Siempre resulta difícil asimilar esta enfermedad. A nadie le gusta ser enfermo alcohólico cuando muy probablemente,antes de enfermar,haya estado años consumiendo sin sufrir las consecuencias o tener las conductas que delatan y la definen.

Es un duro golpe al principio saber que es una enfermedad mental,crónica,e irreversible,en la que no existe cura,sino tratamiento y recuperación.

Puede que resulte duro y crudo más por el juicio social que por la propia enfermedad en sí,ya que con un proceso adecuado y guiado de recuperación,dentro de su gravedad,uno puede volver a llevar una vida completamente normal (Aquí,como alcohólico,me atrevo a decir “mejor”),con el hecho de no beber y cambiar esas conductas alcohólicas tan impregnadas que nos dejaron la huella en nuestro carácter y comportamiento.

Pero independientemente de la aceptación,especialmente si es necesaria y evidente,está la cuestión de la asimilación.

Creo que podemos reducir a dos opciones:Lo tomas o lo dejas.

A mí,personalmente,cuando me lo “hicieron ver” o yo lo vi con el efecto espejo de otros compañeros de grupo que también lo eran,…me alivió.

Nunca he tenido vergüenza ni ha supuesto ningún tipo de carga esta “etiqueta” que en realidad es un diagnóstico.

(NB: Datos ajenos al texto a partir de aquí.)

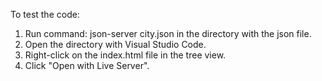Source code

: To test the code:
1. Run command: json-server city.json in the directory with the json file.
2. Open the directory with Visual Studio Code.
3. Right-click on the index.html file in the tree view.
4. Click "Open with Live Server".
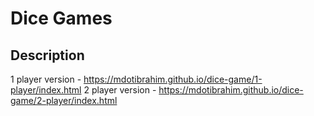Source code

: # Dice Games

## Description

1 player version - https://mdotibrahim.github.io/dice-game/1-player/index.html
2 player version - https://mdotibrahim.github.io/dice-game/2-player/index.html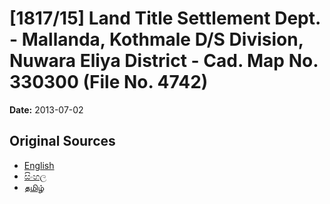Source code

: # [1817/15] Land Title Settlement Dept. - Mallanda, Kothmale D/S Division, Nuwara Eliya District - Cad. Map No. 330300 (File No. 4742)

**Date:** 2013-07-02

## Original Sources

- [English](https://documents.gov.lk/view/extra-gazettes/2013/7/1817-15_E.pdf)
- [සිංහල](https://documents.gov.lk/view/extra-gazettes/2013/7/1817-15_S.pdf)
- [தமிழ்](https://documents.gov.lk/view/extra-gazettes/2013/7/1817-15_T.pdf)
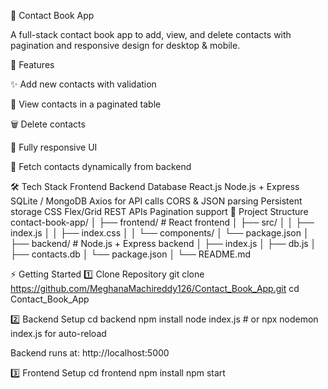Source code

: 📒 Contact Book App

A full-stack contact book app to add, view, and delete contacts with pagination and responsive design for desktop & mobile.

🚀 Features

✨ Add new contacts with validation

📃 View contacts in a paginated table

🗑️ Delete contacts

📱 Fully responsive UI

🔄 Fetch contacts dynamically from backend

🛠️ Tech Stack
Frontend	Backend	Database
React.js	Node.js + Express	SQLite / MongoDB
Axios for API calls	CORS & JSON parsing	Persistent storage
CSS Flex/Grid	REST APIs	Pagination support
📁 Project Structure
contact-book-app/
│
├── frontend/        # React frontend
│   ├── src/
│   │   ├── index.js
│   │   ├── index.css
│   │   └── components/
│   └── package.json
│
├── backend/         # Node.js + Express backend
│   ├── index.js
│   ├── db.js
│   ├── contacts.db
│   └── package.json
│
└── README.md

⚡ Getting Started
1️⃣ Clone Repository
git clone https://github.com/MeghanaMachireddy126/Contact_Book_App.git
cd Contact_Book_App

2️⃣ Backend Setup
cd backend
npm install
node index.js       # or npx nodemon index.js for auto-reload


Backend runs at: http://localhost:5000

3️⃣ Frontend Setup
cd frontend
npm install
npm start
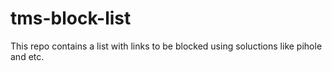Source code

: # tms-block-list
This repo contains a list with links to be blocked using soluctions like pihole and etc.
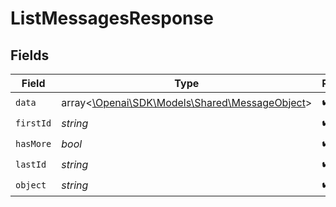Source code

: # ListMessagesResponse


## Fields

| Field                                                                                  | Type                                                                                   | Required                                                                               | Description                                                                            | Example                                                                                |
| -------------------------------------------------------------------------------------- | -------------------------------------------------------------------------------------- | -------------------------------------------------------------------------------------- | -------------------------------------------------------------------------------------- | -------------------------------------------------------------------------------------- |
| `data`                                                                                 | array<[\Openai\SDK\Models\Shared\MessageObject](../../Models/Shared/MessageObject.md)> | :heavy_check_mark:                                                                     | N/A                                                                                    |                                                                                        |
| `firstId`                                                                              | *string*                                                                               | :heavy_check_mark:                                                                     | N/A                                                                                    | msg_hLBK7PXBv5Lr2NQT7KLY0ag1                                                           |
| `hasMore`                                                                              | *bool*                                                                                 | :heavy_check_mark:                                                                     | N/A                                                                                    | false                                                                                  |
| `lastId`                                                                               | *string*                                                                               | :heavy_check_mark:                                                                     | N/A                                                                                    | msg_QLoItBbqwyAJEzlTy4y9kOMM                                                           |
| `object`                                                                               | *string*                                                                               | :heavy_check_mark:                                                                     | N/A                                                                                    | list                                                                                   |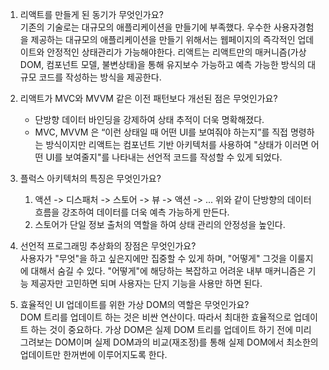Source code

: 1. 리액트를 만들게 된 동기가 무엇인가요?  
기존의 기술로는 대규모의 애플리케이션을 만들기에 부족했다. 우수한 사용자경험을 제공하는 대규모의 애플리케이션을 만들기 위해서는 웹페이지의 즉각적인 업데이트와 안정적인 상태관리가 가능해야한다.
리액트는 리액트만의 매커니즘(가상 DOM, 컴포넌트 모델, 불변상태)을 통해 유지보수 가능하고 예측 가능한 방식의 대규모 코드를 작성하는 방식을 제공한다.

2. 리액트가 MVC와 MVVM 같은 이전 패턴보다 개선된 점은 무엇인가요?
    - 단방향 데이터 바인딩을 강제하여 상태 추적이 더욱 명확해졌다.
    - MVC, MVVM 은 “이런 상태일 때 어떤 UI를 보여줘야 하는지”를 직접 명령하는 방식이지만 리액트는 컴포넌트 기반 아키텍처를 사용하여 "상태가 이러면 어떤 UI를 보여줄지"를 나타내는 선언적 코드를 작성할 수 있게 되었다.

3. 플럭스 아키텍처의 특징은 무엇인가요?
    1. 액션 -> 디스패처 -> 스토어 -> 뷰 -> 액션 -> ...
    위와 같이 단방향의 데이터 흐름을 강조하여 데이터를 더욱 예측 가능하게 만든다.
    2. 스토어가 단일 정보 출처의 역할을 하여 상태 관리의 안정성을 높인다.

4. 선언적 프로그래밍 추상화의 장점은 무엇인가요?  
사용자가 "무엇"을 하고 싶은지에만 집중할 수 있게 하며, "어떻게" 그것을 이룰지에 대해서 숨길 수 있다. "어떻게"에 해당하는 복잡하고 어려운 내부 매커니즘은 기능 제공자만 고민하면 되며 사용자는 단지 기능을 사용만 하면 된다.

5. 효율적인 UI 업데이트를 위한 가상 DOM의 역할은 무엇인가요?  
DOM 트리를 업데이트 하는 것은 비싼 연산이다. 따라서 최대한 효율적으로 업데이트 하는 것이 중요하다. 가상 DOM은 실제 DOM 트리를 업데이트 하기 전에 미리 그려보는 DOM이며 실제 DOM과의 비교(재조정)를 통해 실제 DOM에서 최소한의 업데이트만 한꺼번에 이루어지도록 한다.
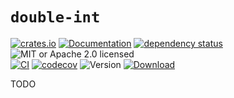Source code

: # `double-int`

<!-- prettier-ignore-start -->

[![crates.io](https://img.shields.io/crates/v/double-int?label=latest)](https://crates.io/crates/double-int)
[![Documentation](https://docs.rs/double-int/badge.svg?version=0.1.3)](https://docs.rs/double-int/0.1.3)
[![dependency status](https://deps.rs/crate/double-int/0.1.3/status.svg)](https://deps.rs/crate/double-int/0.1.3)
![MIT or Apache 2.0 licensed](https://img.shields.io/crates/l/double-int.svg)
<br />
[![CI](https://github.com/x52dev/double-int/actions/workflows/ci.yml/badge.svg)](https://github.com/x52dev/double-int/actions/workflows/ci.yml)
[![codecov](https://codecov.io/gh/x52dev/double-int/branch/main/graph/badge.svg)](https://codecov.io/gh/x52dev/double-int)
![Version](https://img.shields.io/badge/rustc-1.56+-ab6000.svg)
[![Download](https://img.shields.io/crates/d/double-int.svg)](https://crates.io/crates/double-int)

<!-- prettier-ignore-end -->

<!-- cargo-rdme start -->

TODO

<!-- cargo-rdme end -->
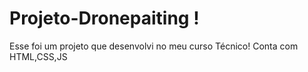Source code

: # Projeto-Dronepaiting !
Esse foi um projeto que desenvolvi no meu curso Técnico!
Conta com HTML,CSS,JS

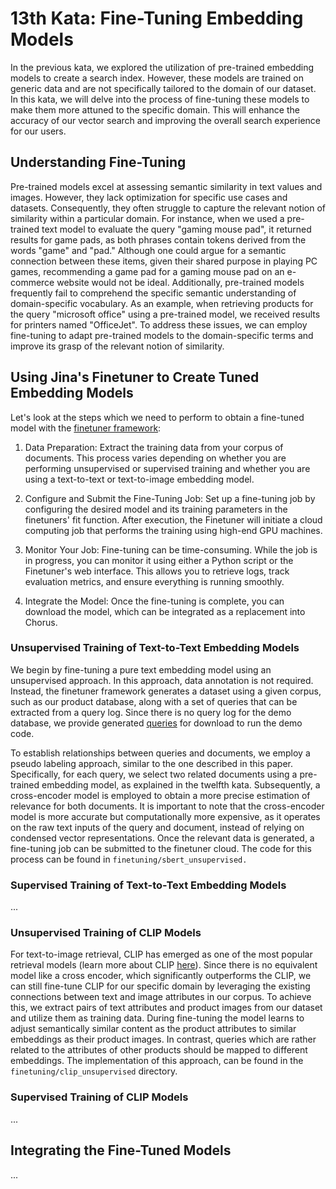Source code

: # 13th Kata: Fine-Tuning Embedding Models

In the previous kata, we explored the utilization of pre-trained embedding models to create a search index.
However, these models are trained on generic data and are not specifically tailored to the domain of our dataset.
In this kata, we will delve into the process of fine-tuning these models to make them more attuned to the specific domain.
This will enhance the accuracy of our vector search and improving the overall search experience for our users.

## Understanding Fine-Tuning

Pre-trained models excel at assessing semantic similarity in text values and images.
However, they lack optimization for specific use cases and datasets.
Consequently, they often struggle to capture the relevant notion of similarity within a particular domain.
For instance, when we used a pre-trained text model to evaluate the query "gaming mouse pad", it returned results for 
game pads, as both phrases contain tokens derived from the words "game" and "pad." 
Although one could argue for a semantic connection between these items, given their shared purpose in playing PC games,
recommending a game pad for a gaming mouse pad on an e-commerce website would not be ideal.
Additionally, pre-trained models frequently fail to comprehend the specific semantic understanding of domain-specific vocabulary.
As an example, when retrieving products for the query "microsoft office" using a pre-trained model, 
we received results for printers named "OfficeJet".
To address these issues, we can employ fine-tuning to adapt pre-trained models to the domain-specific terms and improve its grasp of the relevant notion of similarity.

## Using Jina's Finetuner to Create Tuned Embedding Models

Let's look at the steps which we need to perform to obtain a fine-tuned model with the [finetuner framework](https://github.com/jina-ai/finetuner):

1. Data Preparation: Extract the training data from your corpus of documents. This process varies depending on whether you are performing unsupervised or supervised training and whether you are using a text-to-text or text-to-image embedding model.

2. Configure and Submit the Fine-Tuning Job: Set up a fine-tuning job by configuring the desired model and its training parameters in the finetuners' fit function. After execution, the Finetuner will initiate a cloud computing job that performs the training using high-end GPU machines.

3. Monitor Your Job: Fine-tuning can be time-consuming. While the job is in progress, you can monitor it using either a Python script or the Finetuner's web interface. This allows you to retrieve logs, track evaluation metrics, and ensure everything is running smoothly.

4. Integrate the Model: Once the fine-tuning is complete, you can download the model, which can be integrated as a replacement into Chorus.

### Unsupervised Training of Text-to-Text Embedding Models

We begin by fine-tuning a pure text embedding model using an unsupervised approach.
In this approach, data annotation is not required.
Instead, the finetuner framework generates a dataset using a given corpus, such as our product database, along with a set of queries that can be extracted from a query log.
Since there is no query log for the demo database, we provide generated [queries](https://finetuner-ecommerce-experiment.s3.eu-central-1.amazonaws.com/generated-queries.jsonl) for download to run the demo code.

To establish relationships between queries and documents, we employ a pseudo labeling approach, similar to the one described in this paper.
Specifically, for each query, we select two related documents using a pre-trained embedding model, as explained in the twelfth kata.
Subsequently, a cross-encoder model is employed to obtain a more precise estimation of relevance for both documents.
It is important to note that the cross-encoder model is more accurate but computationally more expensive, as it operates on the raw text inputs of the query and document, instead of relying on condensed vector representations.
Once the relevant data is generated, a fine-tuning job can be submitted to the finetuner cloud. 
The code for this process can be found in `finetuning/sbert_unsupervised.`

### Supervised Training of Text-to-Text Embedding Models

...

### Unsupervised Training of CLIP Models

For text-to-image retrieval, CLIP has emerged as one of the most popular retrieval models (learn more about CLIP [here]((https://openai.com/research/clip))).
Since there is no equivalent model like a cross encoder, which significantly outperforms the CLIP, we can still fine-tune CLIP for our specific domain by leveraging the existing connections between text and image attributes in our corpus.
To achieve this, we extract pairs of text attributes and product images from our dataset and utilize them as training data.
During fine-tuning the model learns to adjust semantically similar content as the product attributes to similar embeddings as their product images.
In contrast, queries which are rather related to the attributes of other products should be mapped to different embeddings.
The implementation of this approach, can be found in the `finetuning/clip_unsupervised` directory.

### Supervised Training of CLIP Models

...


## Integrating the Fine-Tuned Models

...
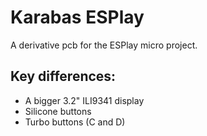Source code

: # Karabas ESPlay

A derivative pcb for the ESPlay micro project.

## Key differences:

- A bigger 3.2" ILI9341 display
- Silicone buttons
- Turbo buttons (C and D)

Al contrario,me sentí profundamente aliviado el saber que todo lo que me pasaba y el porqué de como me comportaba,era por una enfermedad localizada.

La otra opción,es tomárselo mal y como una carga. Ante esta elección,ya anticipo que la recuperación será mucho más costosa,tortuosa,y tal vez aumente la resistencia a conseguirlo.

En fin,es cuestión personal de cada uno. Simplemente expresar mi opinión que para mi recuperación me ayudó y sigue ayudando mucho.